### WHAT IS EXPECTED
Rewrite everything in the blog excerpt below from "driving home from" down to "what to do?", using "parcel" in place of "package".

### EXCERPT PROVIDED

Tuesday, November 18, 2008

wounded deer in the headlights

driving home from ann arbor last night at about 9 p.m., i saw a car far ahead of me swerve out of the right hand lane, and then i could see what looked at first like a large package in the road. alas, it was a deer, a large doe, very much alive, lying on her belly with her head and neck erect, her legs splayed out in an unnatural way.

i pulled over and walked towards her, but not too close. she turned her head and looked at me with the cliche of big brown eyes, pleading for help. she didn't try to move. i suppose her legs were broken. i couldn't see any blood, but it was dark. what to do?

i wondered if i had had a gun, would i have had the courage to shoot her and put her out of her misery? running over her with my car didn't seem like a good idea.

i remembered that dan said if a deer is actually in the road, the police will come for it. so i called 911. the dispatcher said thanks and she'll call "the proper authority."

it's deer season in michigan. someone could easily score their venison right there on dixboro road. maybe the cops. maybe any of my heavily armed neighbors who've been target shooting the past few weeks.

Sunday, November 16, 2008

midnight phone call

Late Friday evening, November 7, we were watching Bill Maher on tv . Now that we've been celebrating Barack's election and Sarah Palin and John McCain are mostly gone, Bill's satirical barbs weren't so funny. I was more than half asleep.

At 11:45 the phone rang and a familiar voice with a Polish accent said, "Hello, this is Hin-Ha, calling from Hong Kong." While I tried to shake myself awake, she said, "We are very excited about Obama's election."

Hin-Ha (aka Samsi or Magdelena) is the Polish Buddhist nun who I met when she spent some time at the Zen Temple in Ann Arbor. I spent a bizarre day with her at her remote monastery in the jungle on an island in the New Territories of Hong Kong. That's the place where the nuns have to meditate on raised platforms so that deadly poisonous snakes can't attack them and they have a helicopter pad to lift them out if a snake does find anyone prey.

"We have read in a magazine," she went on, "that many states not usually vote Democratic have voted for him. Which states are they, please?" I did my best to remember. I wasn't quick enough to ask her who "we" were: the 20 or so Chinese nuns living there, or perhaps an American or European nun.

"This John McCain, he looks like a nice man, we think. Is he a nice man?"

I said something about him probably being a decent enough guy, but anyone stupid enough to make Sarah Palin the v.p. nominee isn't qualified to run for president. Then I had another thought, as I remembered that the only possessions Hin-Ha can have are the clothes on her back and whatever can fit in her cloth shoulder bag.

"Did you know that McCain owns eight houses and thirteen cars?"

She laughed. "Ah, no, then I think he is not a very nice man."

She explained that she "found" a phone card with some minutes on it, so she was calling us to say hello and congraulations. Needless to say, we were happy to know that the good news had reached the Ch'an nuns of Po Lam and that they were celebrating too.

Monday, November 10, 2008

new day, new week, old post


now that we have done more than merely survive the election and are still slightly wondering if it can actually be true that Obama will be presdient, it's time to blog. apologies for being a slug about it, but everything has been so uncertain and worrisome that all i've wanted to do is knit. i've produced a couple of warm scarves, unlike the knitter who was driven to make cosies for the trees (above: thank you ingrid w. for the image).

### SUPPLIED MATERIAL
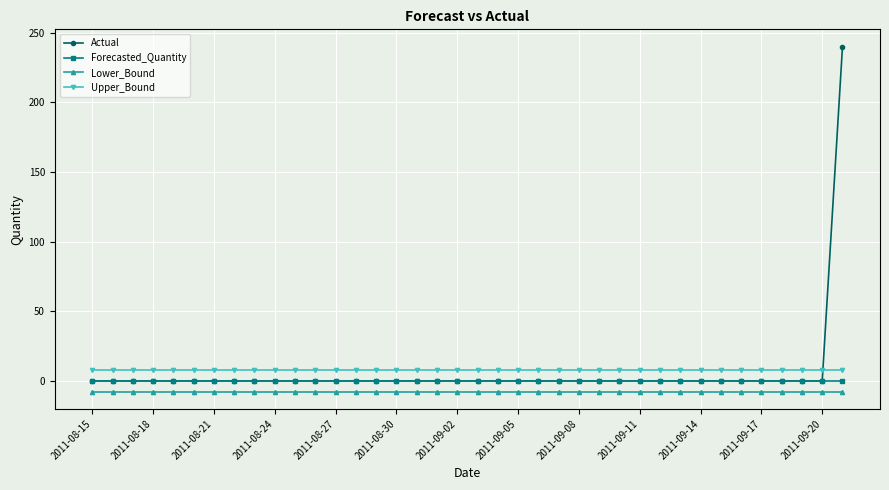

What is the maximum value for Upper_Bound?

7.7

### SOLUTION TO THIS TASK
driving home from ann arbor last night at about 9 p.m., i saw a car far ahead of me swerve out of the right hand lane, and then i could see what looked at first like a large parcel in the road. alas, it was a deer, a large doe, very much alive, lying on her belly with her head and neck erect, her legs splayed out in an unnatural way.

i pulled over and walked towards her, but not too close. she turned her head and looked at me with the cliche of big brown eyes, pleading for help. she didn't try to move. i suppose her legs were broken. i couldn't see any blood, but it was dark. what to do?